(What the task asks) When the data below is printed, every line must match exactly and the images must be absent.

(Provided material)
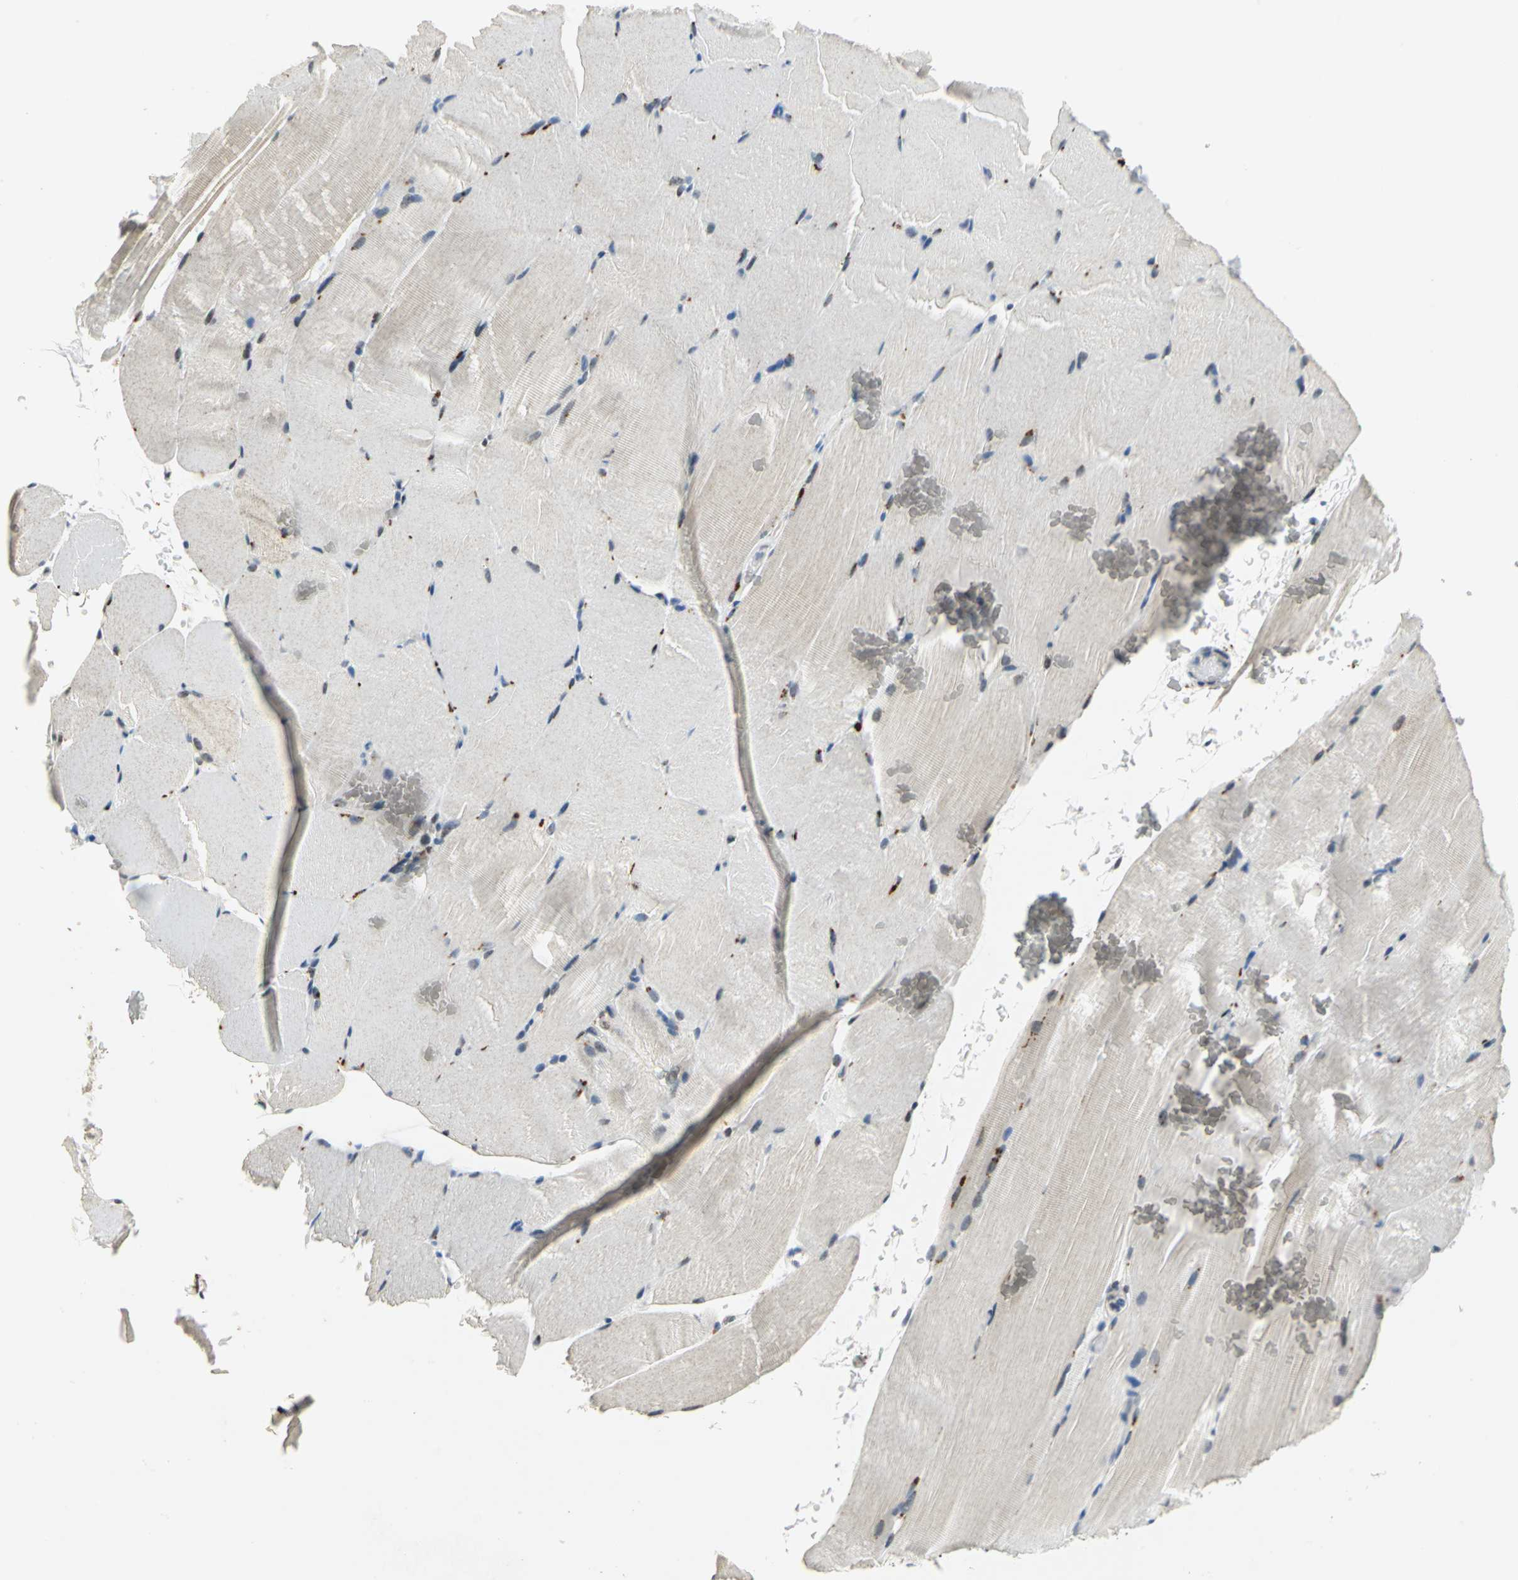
{"staining": {"intensity": "strong", "quantity": "<25%", "location": "cytoplasmic/membranous"}, "tissue": "skeletal muscle", "cell_type": "Myocytes", "image_type": "normal", "snomed": [{"axis": "morphology", "description": "Normal tissue, NOS"}, {"axis": "topography", "description": "Skeletal muscle"}, {"axis": "topography", "description": "Parathyroid gland"}], "caption": "An immunohistochemistry histopathology image of unremarkable tissue is shown. Protein staining in brown shows strong cytoplasmic/membranous positivity in skeletal muscle within myocytes.", "gene": "RAD17", "patient": {"sex": "female", "age": 37}}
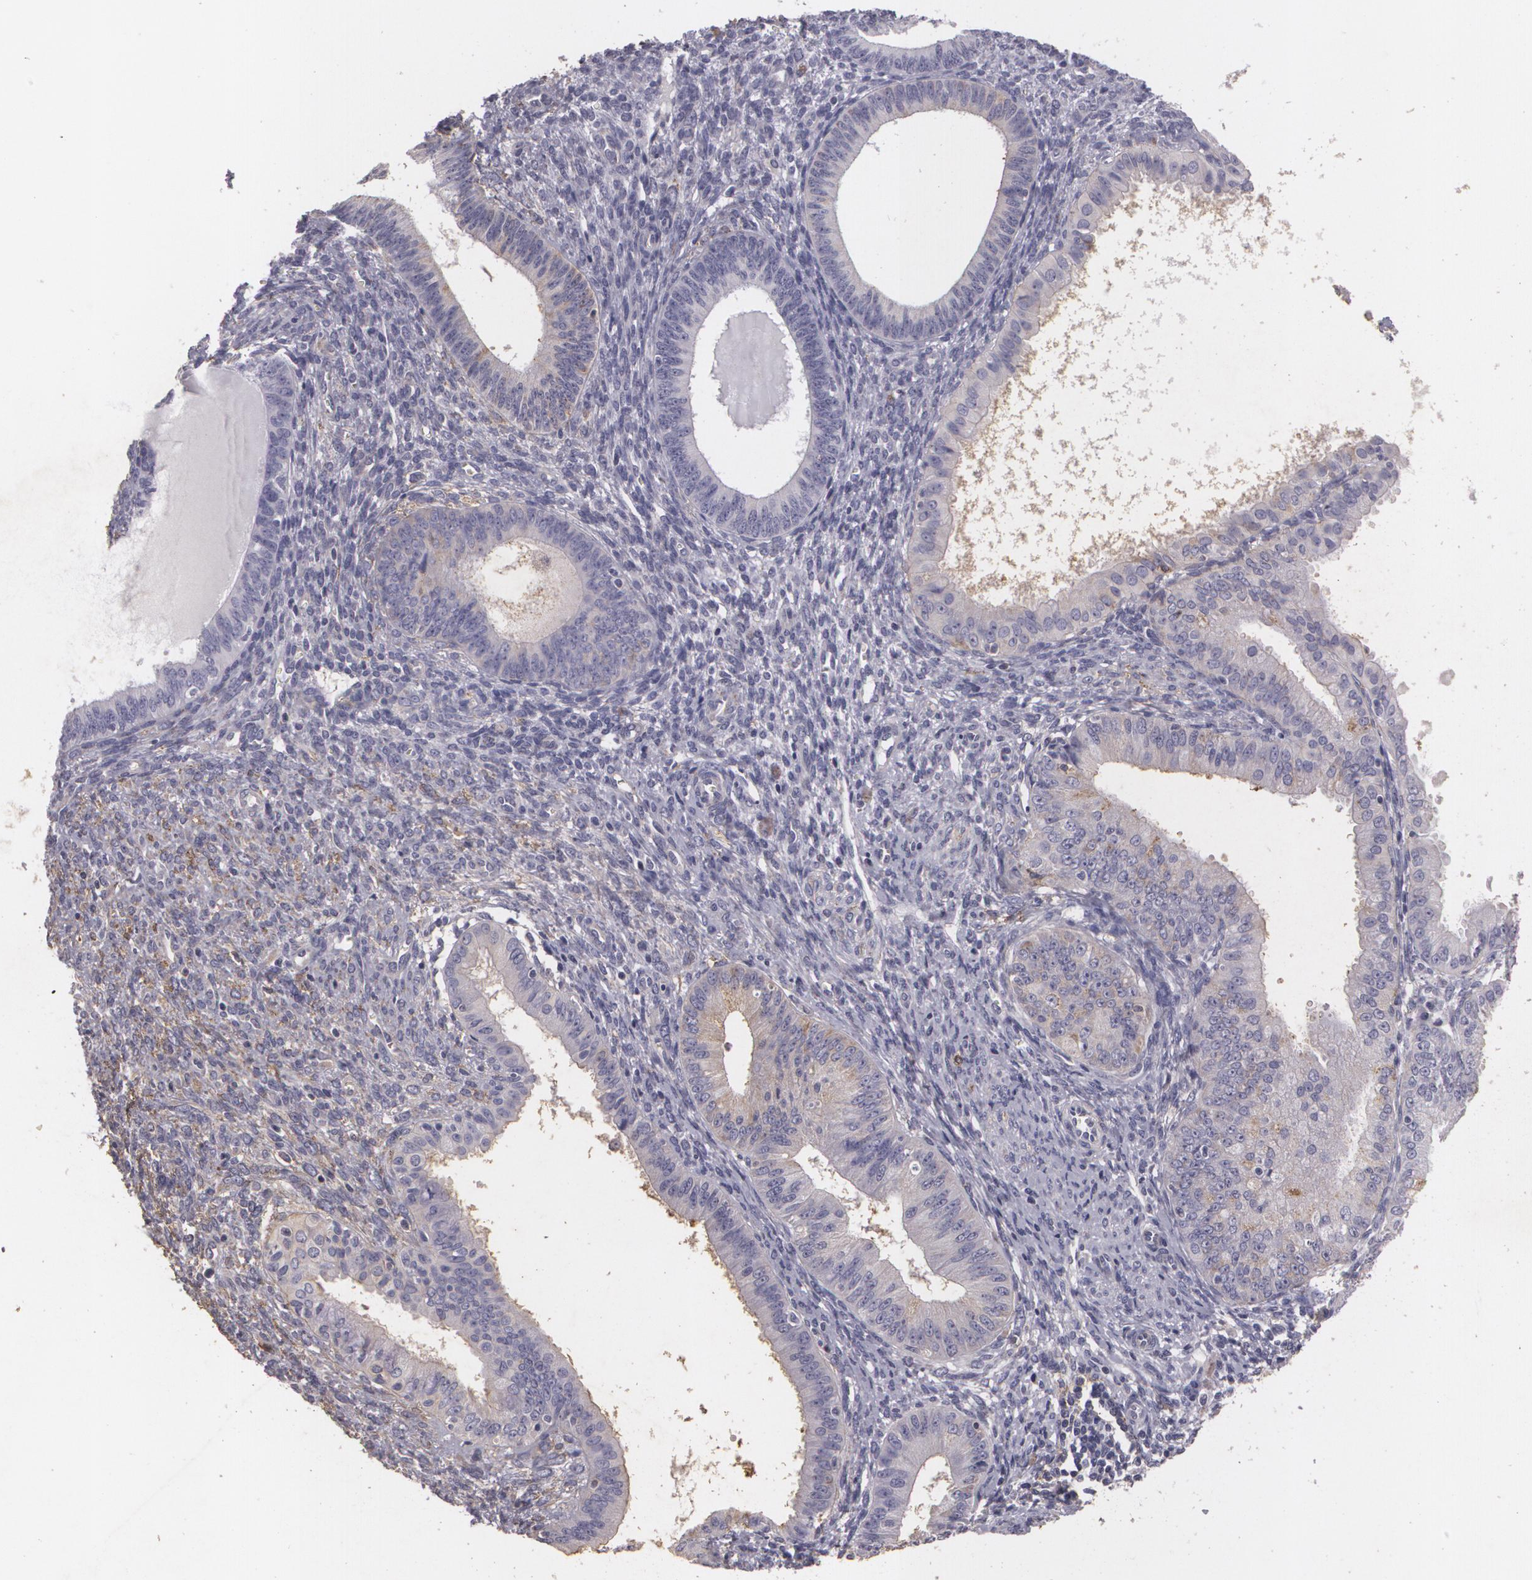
{"staining": {"intensity": "weak", "quantity": "25%-75%", "location": "cytoplasmic/membranous"}, "tissue": "endometrial cancer", "cell_type": "Tumor cells", "image_type": "cancer", "snomed": [{"axis": "morphology", "description": "Adenocarcinoma, NOS"}, {"axis": "topography", "description": "Endometrium"}], "caption": "The immunohistochemical stain labels weak cytoplasmic/membranous staining in tumor cells of endometrial cancer tissue.", "gene": "KCNA4", "patient": {"sex": "female", "age": 76}}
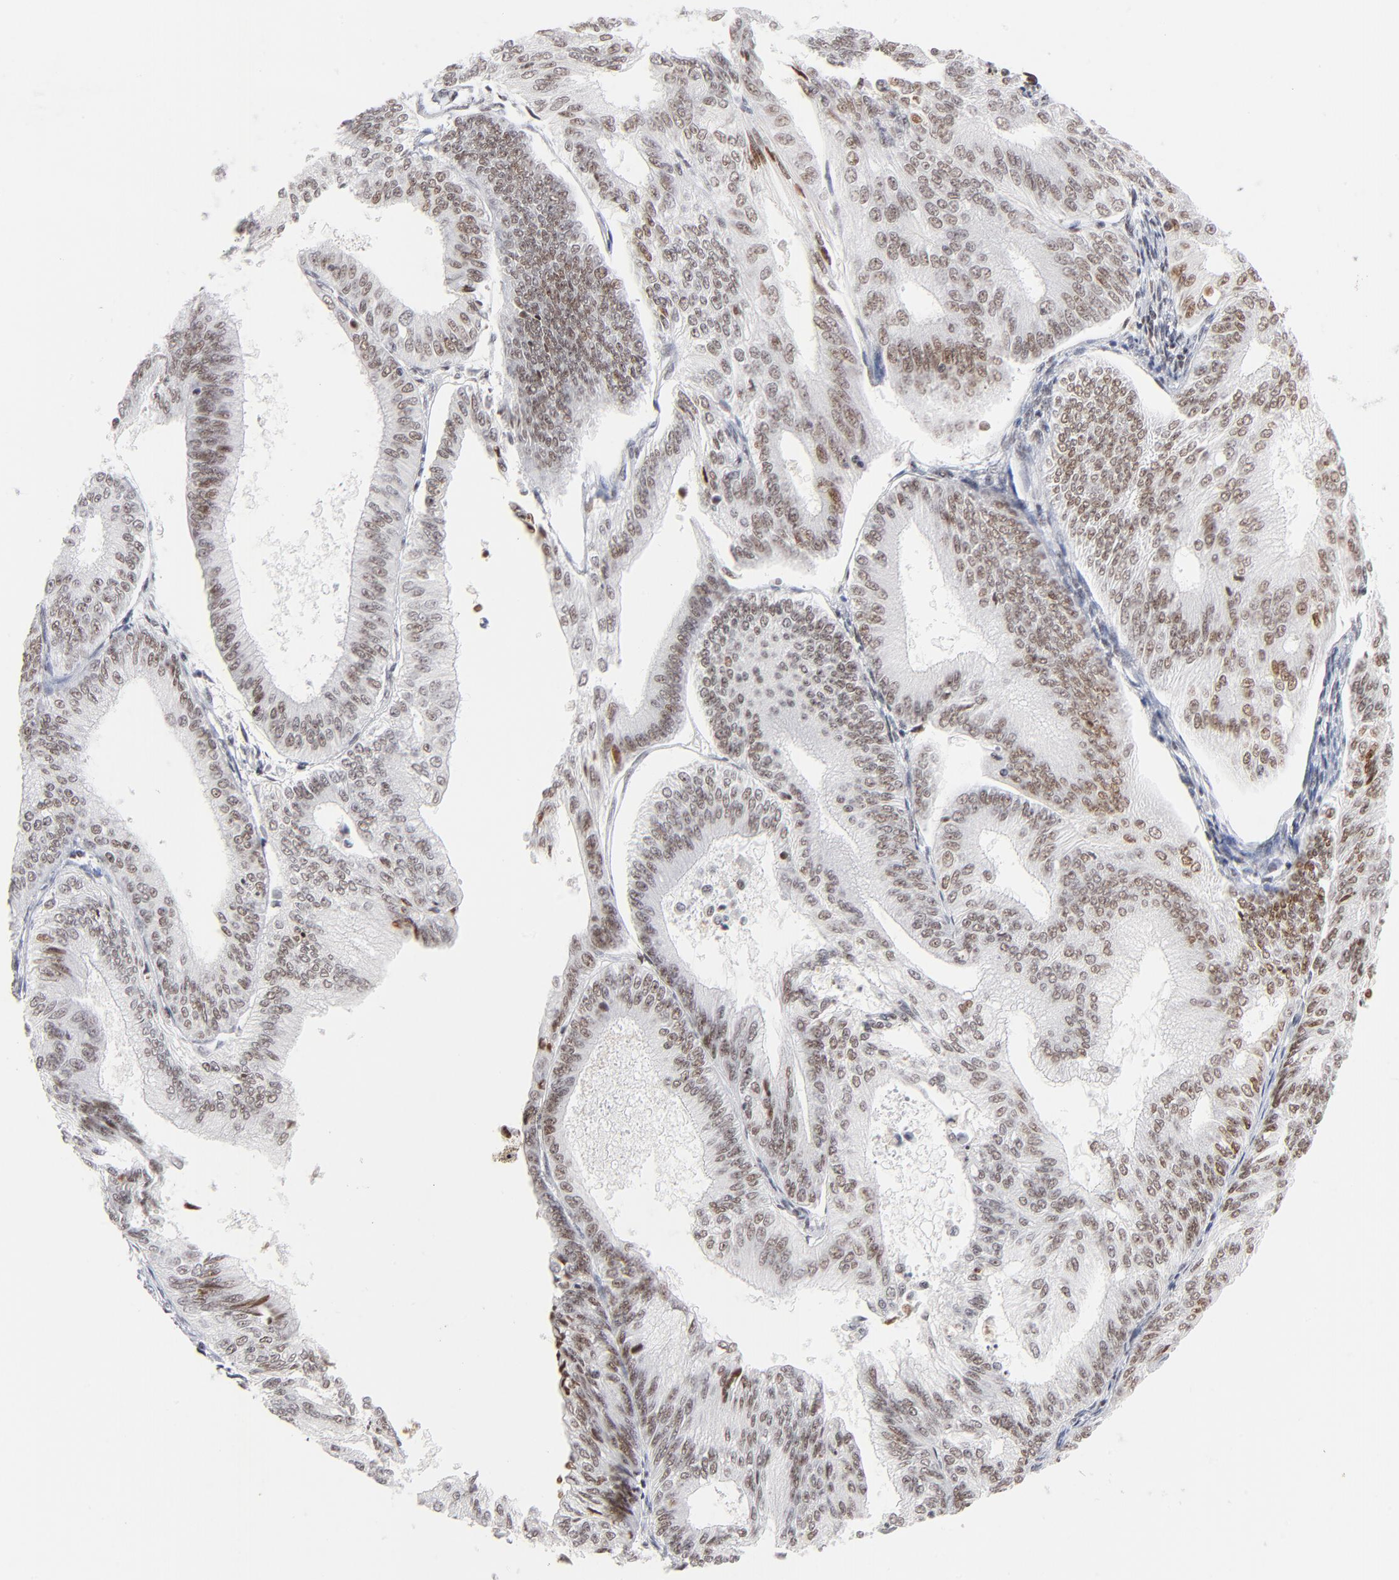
{"staining": {"intensity": "weak", "quantity": ">75%", "location": "nuclear"}, "tissue": "endometrial cancer", "cell_type": "Tumor cells", "image_type": "cancer", "snomed": [{"axis": "morphology", "description": "Adenocarcinoma, NOS"}, {"axis": "topography", "description": "Endometrium"}], "caption": "Protein staining shows weak nuclear expression in approximately >75% of tumor cells in endometrial cancer.", "gene": "ZNF143", "patient": {"sex": "female", "age": 55}}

(Solution for this exercise)
{"staining": {"intensity": "strong", "quantity": "<25%", "location": "cytoplasmic/membranous"}, "tissue": "skeletal muscle", "cell_type": "Myocytes", "image_type": "normal", "snomed": [{"axis": "morphology", "description": "Normal tissue, NOS"}, {"axis": "topography", "description": "Skeletal muscle"}, {"axis": "topography", "description": "Parathyroid gland"}], "caption": "An immunohistochemistry histopathology image of unremarkable tissue is shown. Protein staining in brown shows strong cytoplasmic/membranous positivity in skeletal muscle within myocytes.", "gene": "RAD17", "patient": {"sex": "female", "age": 37}}
{"staining": {"intensity": "weak", "quantity": "25%-75%", "location": "cytoplasmic/membranous"}, "tissue": "endometrial cancer", "cell_type": "Tumor cells", "image_type": "cancer", "snomed": [{"axis": "morphology", "description": "Adenocarcinoma, NOS"}, {"axis": "topography", "description": "Endometrium"}], "caption": "The immunohistochemical stain labels weak cytoplasmic/membranous staining in tumor cells of endometrial cancer tissue.", "gene": "KCNA4", "patient": {"sex": "female", "age": 76}}
{"staining": {"intensity": "weak", "quantity": ">75%", "location": "nuclear"}, "tissue": "endometrial cancer", "cell_type": "Tumor cells", "image_type": "cancer", "snomed": [{"axis": "morphology", "description": "Adenocarcinoma, NOS"}, {"axis": "topography", "description": "Endometrium"}], "caption": "Protein staining shows weak nuclear expression in approximately >75% of tumor cells in endometrial cancer.", "gene": "ZNF143", "patient": {"sex": "female", "age": 55}}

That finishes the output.